Who cried when Old Yeller got shot at the end?
Nobody cried when Old Yeller got shot?
I cried my eyes out.
So we're all dogfaces.
We're all very, very different.
But there is one thing that we all have in common.
We were all stupid enough to enlist in the Army.
We're mutants.
There's something wrong with us, something very, very wrong with us.
Something seriously wrong with us.
We're soldiers, but we're American soldiers.
We've been kicking a** for 200 years!
We're 10 and 1!
Now we don't have to worry...
...about whether or not
we've practiced.
We don't have to worry...about whether Captain Stillman wants to have us hung.
All we have to do...is to be the great American fighting soldier...that is inside each one of us.
Now, do what I do...
...and say what I say...
...and make me proud.
- Fall in!
Posted by: Dan Trabue | July 24, 2008 at 07:37 AM
Wallace Shawn's attempt at reasoning through the wine puzzle in The Princess Bride?
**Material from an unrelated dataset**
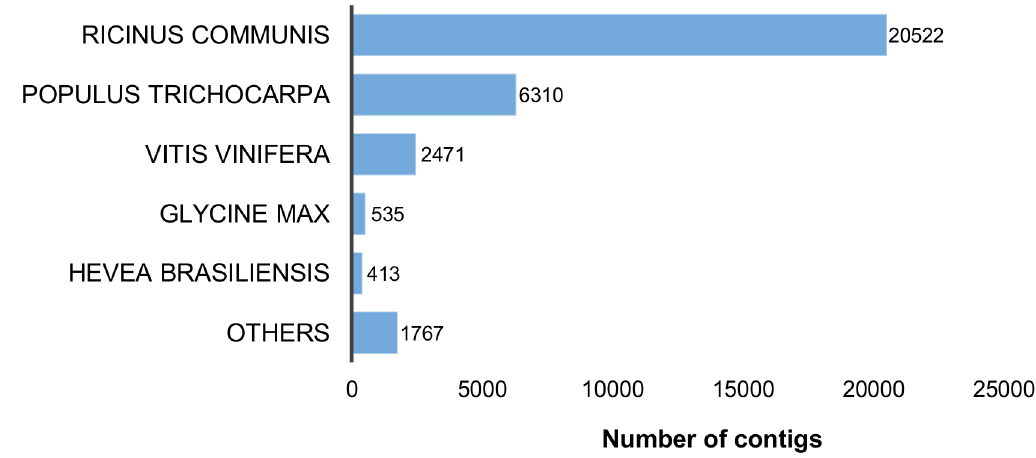
Figure 2. Top-hit species distribution in the BLASTx analysis against the nr database.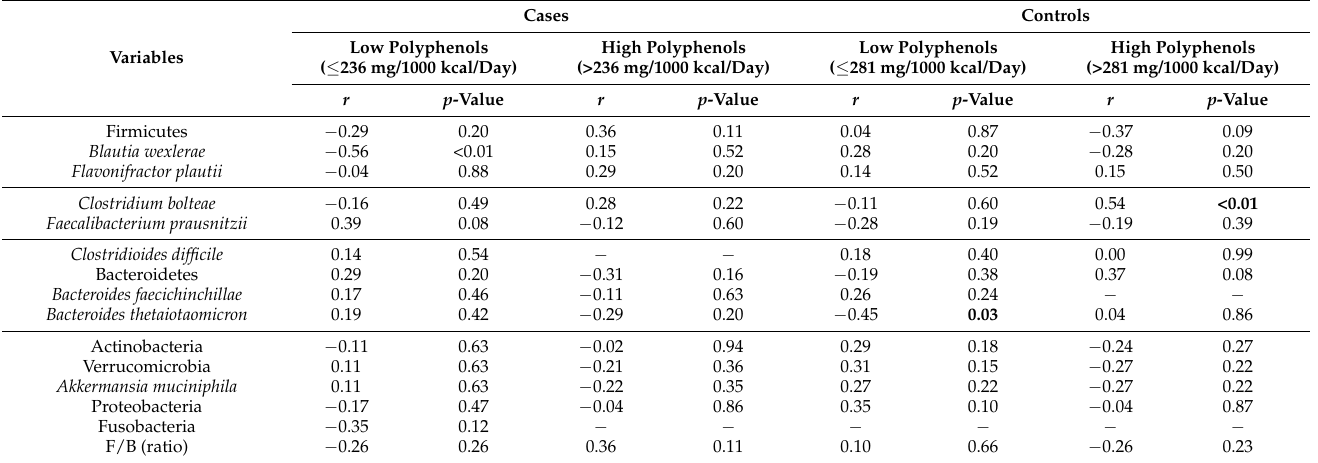
Table 3. Correlations between gut microbiota and dietary polyphenol intake across each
And on the subject of legal meltdowns, how about Lee J. Cobb's spew of rage near the end of Twelve Angry Men ("Human life don't mean as much to them as it does to us!")?
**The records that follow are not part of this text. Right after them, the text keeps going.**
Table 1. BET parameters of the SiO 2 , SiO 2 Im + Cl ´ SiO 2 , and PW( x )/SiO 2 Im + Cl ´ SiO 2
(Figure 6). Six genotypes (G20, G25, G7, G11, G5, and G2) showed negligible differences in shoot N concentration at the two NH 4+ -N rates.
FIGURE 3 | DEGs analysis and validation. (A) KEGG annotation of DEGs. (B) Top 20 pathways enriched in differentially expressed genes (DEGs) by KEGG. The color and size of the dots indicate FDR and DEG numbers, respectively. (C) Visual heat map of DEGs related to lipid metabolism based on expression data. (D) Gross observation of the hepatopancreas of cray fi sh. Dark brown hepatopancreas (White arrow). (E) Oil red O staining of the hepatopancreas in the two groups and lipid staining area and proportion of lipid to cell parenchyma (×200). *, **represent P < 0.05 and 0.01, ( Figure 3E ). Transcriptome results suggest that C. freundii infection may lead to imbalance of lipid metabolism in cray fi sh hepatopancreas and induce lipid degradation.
Posted by: Shem | July 23, 2008 at 11:51 AM
Ajay, thanks for reminding an old English major that the two words are not interchangeable. Monologues are what I was after.
Posted by: Tim Abbott | July 23, 2008 at 08:38 AM
I don't think Quint's should count because it's not a soliloquy, it's delivered to other characters - Brody and Hooper. A soliloquy is delivered to the character himself - ie to the audience. Think of Hamlet "To be or not to be" or Richard III "Now is the winter of our discontent made glorious summer" - they're not just long speeches, which is why "The quality of mercy" is not a soliloquy, they're long streams of consciousness designed to give you an insight into the character's thoughts.
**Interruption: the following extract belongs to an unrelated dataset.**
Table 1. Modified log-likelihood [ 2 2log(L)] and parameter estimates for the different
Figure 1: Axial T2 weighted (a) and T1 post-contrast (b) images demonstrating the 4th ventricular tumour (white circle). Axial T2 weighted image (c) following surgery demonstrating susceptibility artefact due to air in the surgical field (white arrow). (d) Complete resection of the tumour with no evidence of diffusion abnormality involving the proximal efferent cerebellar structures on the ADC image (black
Col. Kilgore more or less counts, I think - although Willard's there, Kilgore's more or less talking to himself. But Jack Nicholson's "you can't handle the truth" certainly doesn't - that's a speech specifically made to one character!
There aren't actually a lot of good soliloquies in film, because it's a more naturalistic medium than theatre, and people tend not to soliloquise out loud in real life. The exception is in musicals... and voiceovers in the film noir style... and things like diary entries. (Or magazine columns as in SATC, perhaps)
Posted by: ajay | July 23, 2008 at 08:18 AM
Every litigator I know has dreams of a witness melting down like that.